**Work to complete**
Copy the passage below about Chinese New Year celebrations word for word, in full.

**Supplied text**

----------------------------------------

Modern families prefer not to cook and now celebrate at restaurants and hotels where Chinese course meals are prevalent and sought after.
Many of the dishes featured have auspicious names similar to “prosperity.”
The Chinese believe that having one will lead to greater prosperity and abundance.
Hotels and restaurants offer a Reunion Dinner Package to attract modern working couples and their families who want to have a great reunion dinner but haven’t the skill or time to cook.
Chinese course meals are trendy and sought after, and the feasting continues.
The celebration lasts for 15 days, from the 1st to 15th day of the first lunar month.
Some Chinese businesses close for a week or even up to 15 days for Chinese New Year.
Pass the time until midnight and celebrate the Chinese New Year
Welcome the New Year, opening all of your windows and doors.
At midnight, many places will strike bells to pray for the next smooth year.
The Chinese will set off firecrackers at midnight to send off the old year, scare off evil spirits, and welcome good luck into your home.
At the stroke of midnight, the New Year’s zodiac animal, The Pig, enters, takes its throne and bestows a renewed sense of hope.

----------------------------------------

**Supplied information**

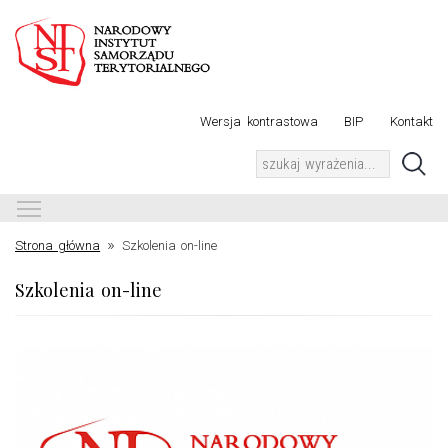
Wersja kontrastowa
BIP
Kontakt
Toggle main menu visibility
»
Strona główna
Szkolenia on-line
Szkolenia on-line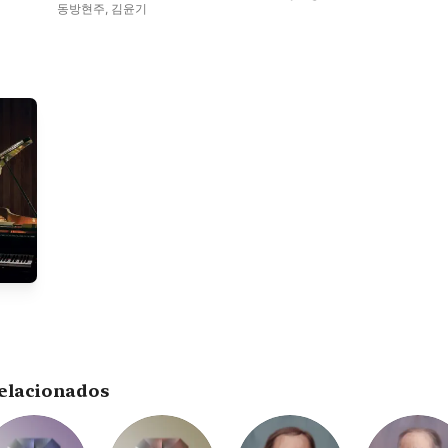
동방현주
,
김윤기
elacionados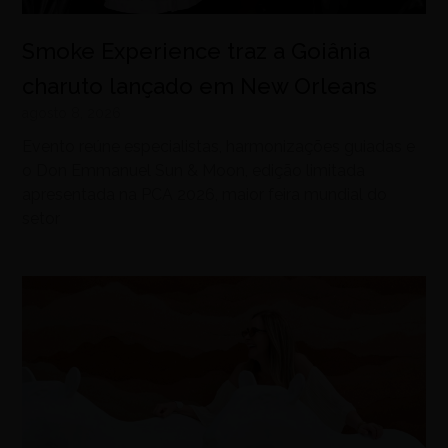
Smoke Experience traz a Goiânia
charuto lançado em New Orleans
agosto 8, 2026
Evento reúne especialistas, harmonizações guiadas e
o Don Emmanuel Sun & Moon, edição limitada
apresentada na PCA 2026, maior feira mundial do
setor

----------------------------------------

**Output of the exercise**
Modern families prefer not to cook and now celebrate at restaurants and hotels where Chinese course meals are prevalent and sought after.
Many of the dishes featured have auspicious names similar to “prosperity.”
The Chinese believe that having one will lead to greater prosperity and abundance.
Hotels and restaurants offer a Reunion Dinner Package to attract modern working couples and their families who want to have a great reunion dinner but haven’t the skill or time to cook.
Chinese course meals are trendy and sought after, and the feasting continues.
The celebration lasts for 15 days, from the 1st to 15th day of the first lunar month.
Some Chinese businesses close for a week or even up to 15 days for Chinese New Year.
Pass the time until midnight and celebrate the Chinese New Year
Welcome the New Year, opening all of your windows and doors.
At midnight, many places will strike bells to pray for the next smooth year.
The Chinese will set off firecrackers at midnight to send off the old year, scare off evil spirits, and welcome good luck into your home.
At the stroke of midnight, the New Year’s zodiac animal, The Pig, enters, takes its throne and bestows a renewed sense of hope.